§ **Problem details**
Look through the data below for the string "click", and copy every line where it turns up.

** Extracted material follows **

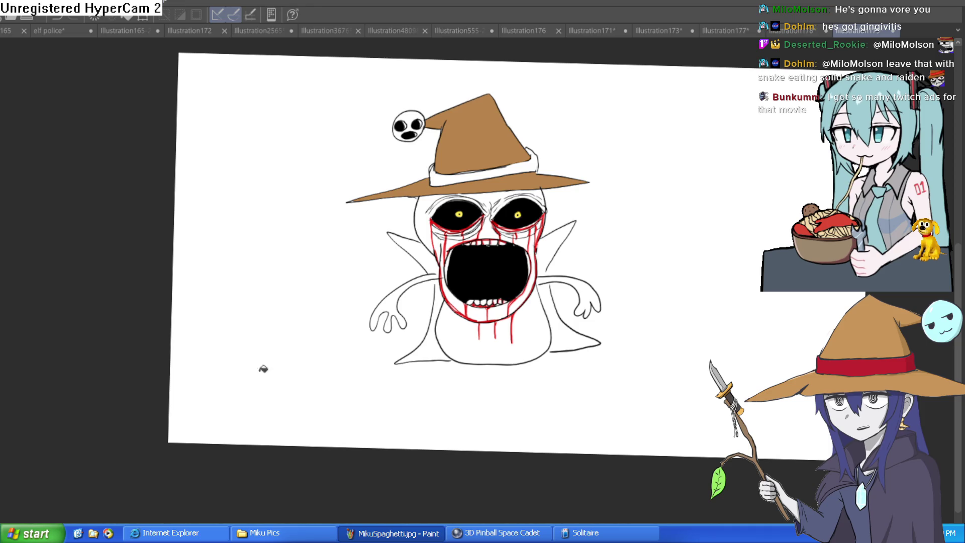
# Step: Fill the four cape pieces purple and the ghost's lower body black
pyautogui.click(559, 316)
pyautogui.click(557, 232)
pyautogui.click(427, 254)
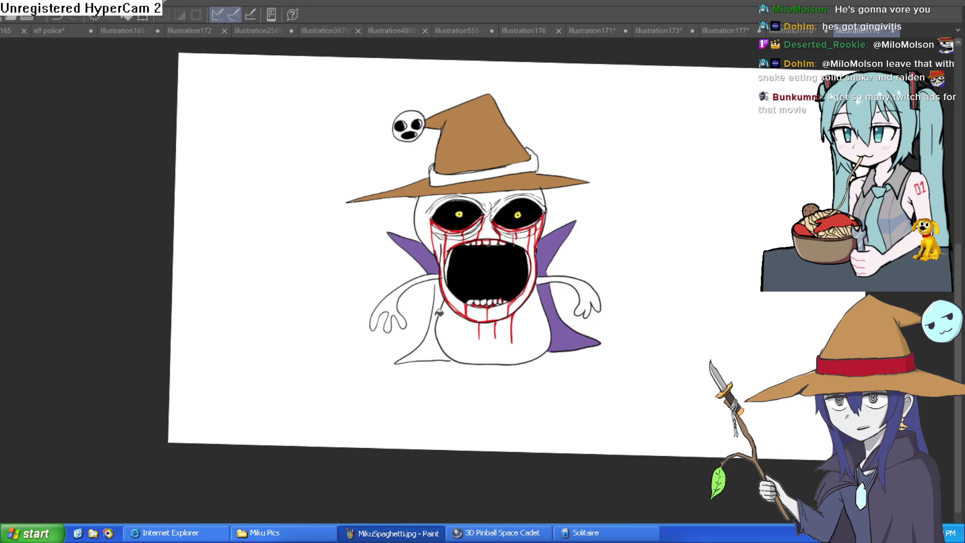
pyautogui.click(437, 311)
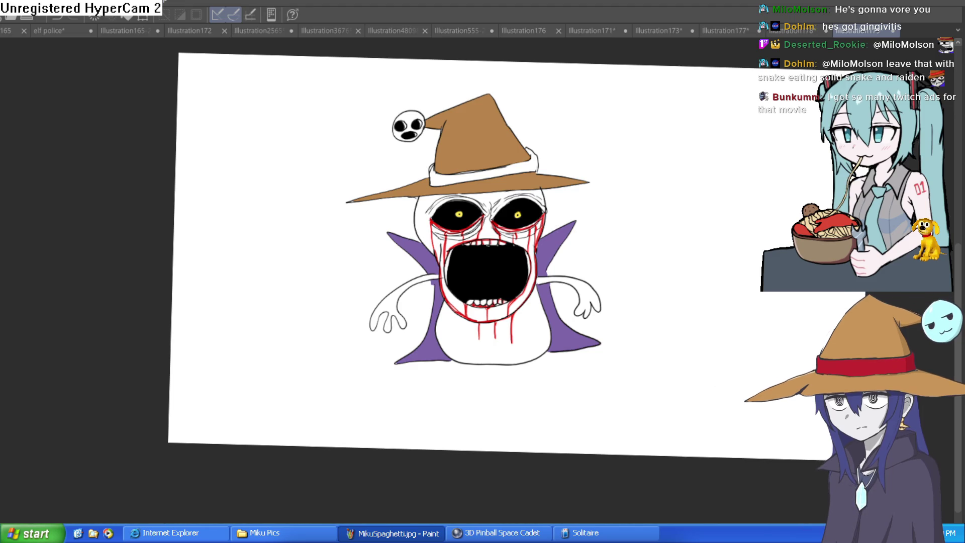
pyautogui.click(523, 343)
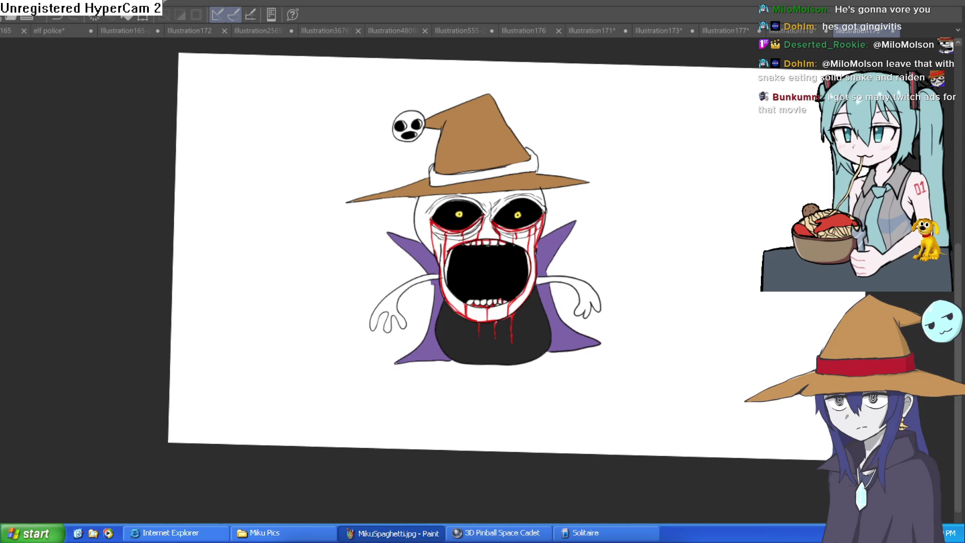
# Step: Brush light grey over the face and mouth ring, and bucket-fill both arms light grey
pyautogui.scroll(2, 489, 250)
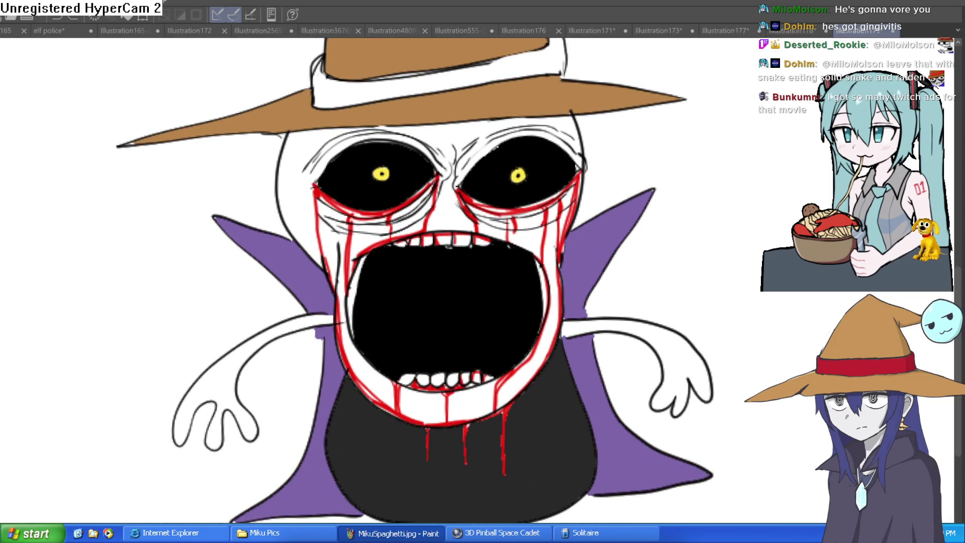
pyautogui.moveTo(578, 368)
pyautogui.mouseDown()
pyautogui.moveTo(520, 365)
pyautogui.moveTo(442, 402)
pyautogui.moveTo(376, 371)
pyautogui.mouseUp()
pyautogui.moveTo(352, 298)
pyautogui.mouseDown()
pyautogui.moveTo(346, 257)
pyautogui.moveTo(322, 216)
pyautogui.moveTo(337, 202)
pyautogui.moveTo(376, 230)
pyautogui.mouseUp()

** End of Extracted material **

§ **Result for this task**
pyautogui.click(559, 316)
pyautogui.click(557, 232)
pyautogui.click(427, 254)
pyautogui.click(437, 311)
pyautogui.click(523, 343)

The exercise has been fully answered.